Extracted page text data:
******
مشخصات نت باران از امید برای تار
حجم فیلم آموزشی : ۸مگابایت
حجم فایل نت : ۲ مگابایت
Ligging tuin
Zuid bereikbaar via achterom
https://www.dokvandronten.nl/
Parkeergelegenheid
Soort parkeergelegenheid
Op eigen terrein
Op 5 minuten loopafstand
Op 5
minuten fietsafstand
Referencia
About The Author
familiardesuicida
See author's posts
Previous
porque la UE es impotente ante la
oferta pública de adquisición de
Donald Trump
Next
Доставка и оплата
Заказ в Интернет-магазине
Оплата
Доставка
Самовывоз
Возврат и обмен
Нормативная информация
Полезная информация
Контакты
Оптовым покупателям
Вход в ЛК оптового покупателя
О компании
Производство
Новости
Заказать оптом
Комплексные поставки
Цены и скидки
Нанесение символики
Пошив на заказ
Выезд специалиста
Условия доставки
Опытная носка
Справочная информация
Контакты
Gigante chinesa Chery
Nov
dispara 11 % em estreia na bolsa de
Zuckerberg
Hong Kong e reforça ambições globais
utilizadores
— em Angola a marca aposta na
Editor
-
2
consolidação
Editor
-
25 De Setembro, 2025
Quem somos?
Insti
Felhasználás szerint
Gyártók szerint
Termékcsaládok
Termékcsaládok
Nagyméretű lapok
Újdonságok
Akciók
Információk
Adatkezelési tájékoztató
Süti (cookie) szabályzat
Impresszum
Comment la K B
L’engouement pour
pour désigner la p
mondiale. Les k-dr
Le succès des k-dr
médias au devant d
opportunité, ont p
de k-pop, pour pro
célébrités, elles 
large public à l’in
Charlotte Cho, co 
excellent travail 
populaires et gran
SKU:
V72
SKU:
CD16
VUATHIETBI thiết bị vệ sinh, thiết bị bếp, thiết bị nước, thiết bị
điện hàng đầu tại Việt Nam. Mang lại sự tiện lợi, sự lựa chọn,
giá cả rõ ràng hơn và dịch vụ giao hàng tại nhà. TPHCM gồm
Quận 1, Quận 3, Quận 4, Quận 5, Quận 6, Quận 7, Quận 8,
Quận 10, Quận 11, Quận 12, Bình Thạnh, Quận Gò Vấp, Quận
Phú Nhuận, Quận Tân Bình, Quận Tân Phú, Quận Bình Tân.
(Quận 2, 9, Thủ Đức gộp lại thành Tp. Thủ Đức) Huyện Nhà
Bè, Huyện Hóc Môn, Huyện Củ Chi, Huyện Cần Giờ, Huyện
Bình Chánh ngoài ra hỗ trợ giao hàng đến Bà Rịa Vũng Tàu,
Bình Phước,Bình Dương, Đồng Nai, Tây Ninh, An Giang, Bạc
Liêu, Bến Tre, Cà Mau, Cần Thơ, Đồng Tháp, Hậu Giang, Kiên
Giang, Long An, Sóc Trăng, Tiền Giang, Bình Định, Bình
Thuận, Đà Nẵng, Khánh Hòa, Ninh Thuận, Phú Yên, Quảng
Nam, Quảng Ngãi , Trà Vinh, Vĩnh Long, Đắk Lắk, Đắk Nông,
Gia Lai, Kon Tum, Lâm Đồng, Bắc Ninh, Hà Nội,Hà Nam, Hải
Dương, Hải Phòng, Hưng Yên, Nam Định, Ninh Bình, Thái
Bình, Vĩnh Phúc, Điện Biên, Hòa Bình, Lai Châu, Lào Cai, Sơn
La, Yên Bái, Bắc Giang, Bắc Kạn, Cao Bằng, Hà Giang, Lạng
******
Problem to solve: Your answer should consist solely of the lines above from the line with "Возврат и обмен" to the line with "médias au devant d", both included, reproduced exactly.

Result for this task:
Возврат и обмен
Нормативная информация
Полезная информация
Контакты
Оптовым покупателям
Вход в ЛК оптового покупателя
О компании
Производство
Новости
Заказать оптом
Комплексные поставки
Цены и скидки
Нанесение символики
Пошив на заказ
Выезд специалиста
Условия доставки
Опытная носка
Справочная информация
Контакты
Gigante chinesa Chery
Nov
dispara 11 % em estreia na bolsa de
Zuckerberg
Hong Kong e reforça ambições globais
utilizadores
— em Angola a marca aposta na
Editor
-
2
consolidação
Editor
-
25 De Setembro, 2025
Quem somos?
Insti
Felhasználás szerint
Gyártók szerint
Termékcsaládok
Termékcsaládok
Nagyméretű lapok
Újdonságok
Akciók
Információk
Adatkezelési tájékoztató
Süti (cookie) szabályzat
Impresszum
Comment la K B
L’engouement pour
pour désigner la p
mondiale. Les k-dr
Le succès des k-dr
médias au devant d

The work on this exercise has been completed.